The pace of China's economic growth is likely to slow this year, agreed Wang Xiaoguang, an economist at the Institute of Macroeconomics under the State Development and Reform Commission.
But Wang said the figure could still hit around 9 percent.
"Last year, the government expected growth of 8 percent, but it came to 9.9 percent," Wang said.
 "We will adhere to the strategy of strengthening the role of consumption in fueling economic development," the premier said.
He urged nationwide efforts to increase incomes in urban and rural areas, encourage spending in rural areas, reduce taxes on middle- and lower-income wage earners and farmers and reform the salary system for public servants, among other measures.
To Zheng Jingping, a senior official with the National Statistics Bureau, boosting demand is "the decisive factor" for fast and steady economic growth this year.
"The major problem plaguing China's economy is the contradiction between a remarkably strong supply capacity and comparatively stable or weakening growth in demand," said Zheng.
To maintain "fast yet steady" economic development, Wen said China's macroeconomic structure will remain stable and that "prudent fiscal and monetary policies" would continue.
Wen said the driving force for economic expansion came from investment, which also created uncertainties.
"Fixed-asset investment is still expanding too rapidly.
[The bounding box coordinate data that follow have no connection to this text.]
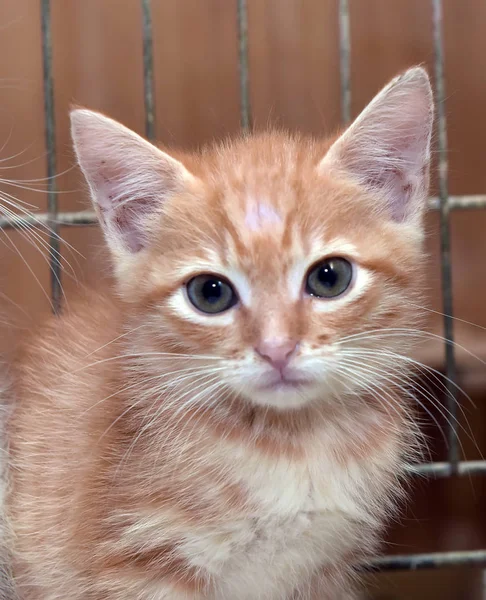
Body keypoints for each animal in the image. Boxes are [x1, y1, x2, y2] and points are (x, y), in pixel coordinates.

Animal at [4, 68, 432, 596]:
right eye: (210, 293)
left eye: (330, 277)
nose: (276, 349)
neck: (293, 446)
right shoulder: (138, 566)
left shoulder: (326, 569)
Investment in some industries is increasing too quickly, and too many new projects have been launched," Wen said.
Qin Chijiang, an NPC deputy and financial professor, shared Wen's views. He said fixed-asset investment continues to rise in the power, coal and other sectors.
"The growth rate can neither be too fast nor too slow," said Xiao Yuhuai, NPC deputy and director of the Jilin Branch of the China Banking Regulatory Commission.
"Too high a growth rate is not conducive to containing excess investment. Rather, it would easily lead to a waste of resources and overcapacity."
But if the expansion is too slow, it will be difficult to meet the demands of social progress and resolve major problems, including job creation.
"It is our foremost task to avoid big ups or downs in the economy," Xiao said.
NPC deputy Yu Xuexin, who is also director of the Chongqing Municipal Development and Reform Commission, said, "It's not very difficult to hit the 8 percent target, but what's worth our attention is the quality and efficiency underlying the figure."